Ich bin in mir ruhend, unaufgeregt, konzentriert. Wir, die Initiative "Wir Herthaner", bekommen von den Menschen sehr viel positives Feedback und Unterstützung. Das gibt Kraft und Energie. Ich spüre das Pflänzchen Hoffnung im Graben der Zerrissenheit.

In einem Tagesspiegel-Interview Anfang Mai bezifferten Sie Ihre Wahlchancen auf "etwa 30 Prozent". Gilt diese Prognose noch, Herr Bernstein?
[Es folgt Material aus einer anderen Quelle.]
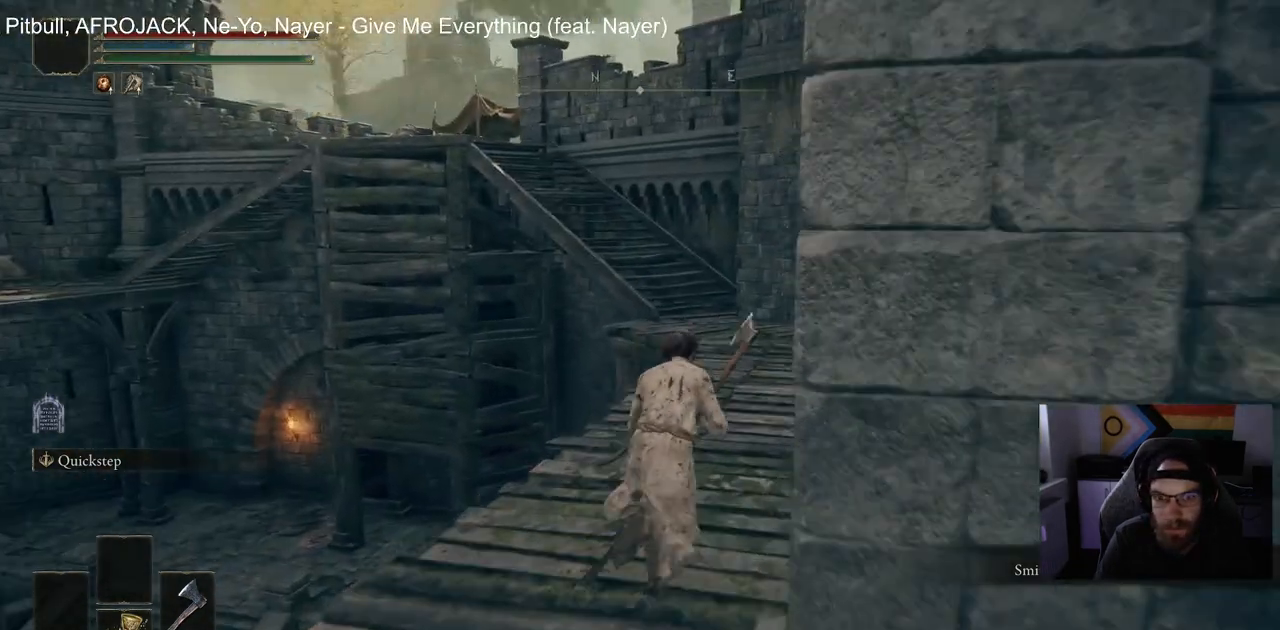
{"buttons": ["CIRCLE"], "left_stick": "up", "right_stick": "center", "events": [[117, "right_stick", "center"]]}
Nein. Ich würde meine Chancen jetzt bei etwa 55 Prozent sehen. Sie sind deutlich gestiegen - zumindest nach dem, was unser Radar und unser Feedback sagen. Am Anfang hatten die Leute ein paar Vorbehalte. Da dachten einige, da kommt jetzt ein Ultra - ein Bier in der einen, eine Fahne in der anderen Hand - und will den Verein übernehmen. Inzwischen sehen die meisten, dass da jemand kommt, der sich mit Herz und Leidenschaft der Sache stellt und überlegt, wie man dem Verein dienen und ihn besser machen kann. Dass es mir um Hertha geht und um nichts anderes, das ist in den vergangenen Wochen vielen Menschen klarer geworden.